Saturday, July 11, 2009

Under-represented

So the NY State assembly is back in business after a month of wasting our tax money on their stalemate.   This shows again that the members of society who care the least about the well-being of its people are the ones that represent them in government.  
Government bureaucracy has become such a joke that getting something reasonable passed through either local, state of federal government depends solely on the ability of the constituent to have properly greased the palms of everybody from the highest office to the fluffer girls down below.

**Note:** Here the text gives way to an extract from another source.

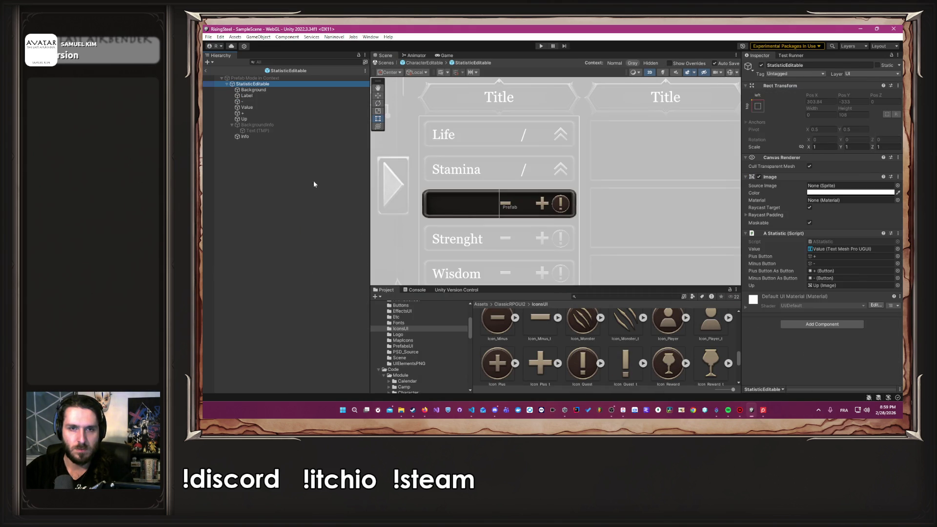
pyautogui.click(275, 131)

But what it really does is bring a bigger issue to the forefront.  Is there any reason other than "because this is the way it is" that the entire state of New York is represented in Albany.  First of all,  there is no way that  such a corrupt group should be representing anybody let alone a state as complicated as New York but more importantly, all of New York being represented by one state government doesn't make any sense anymore.   This is not a state of farmers and manufacturing, the interests of the city people have nothing to do with the interest of the up-staters.  It has become obvious that in order to fix state government in a place like New York you would have to decouple the City from its upstate brother.   The mentality and outlook is completely different once you get north of Peekskill because not only does not nearly the amount of money we send to Albany come back down to NY City, we are also held hostage by corruption and politicians who stifle good concepts like Bloomberg's congestion pricing ideas.     This is where we have to take a stand and break up the state somewhere North of Westchester.
  For the city folks this would work because just like going to trial and you are suppose to get a jury of your peers, I think that you should be able to be represented by people who are your peers, not some hot-head from Buffalo.   I am sick of having my city dollars sent upstream and sent back short.   I am sick of having some clown from some rural part of the state decide how NYC should handle its congestion and pollution and I'm sick of having some fat-head like Tom Golisano and his billions of dollars be able to interrupt the state senate for a month at a time and I'm sick of paying for the plight of the upstater.   We have enough problems within this city to deal with that we don't need an entire welfare state pulling at our coffers.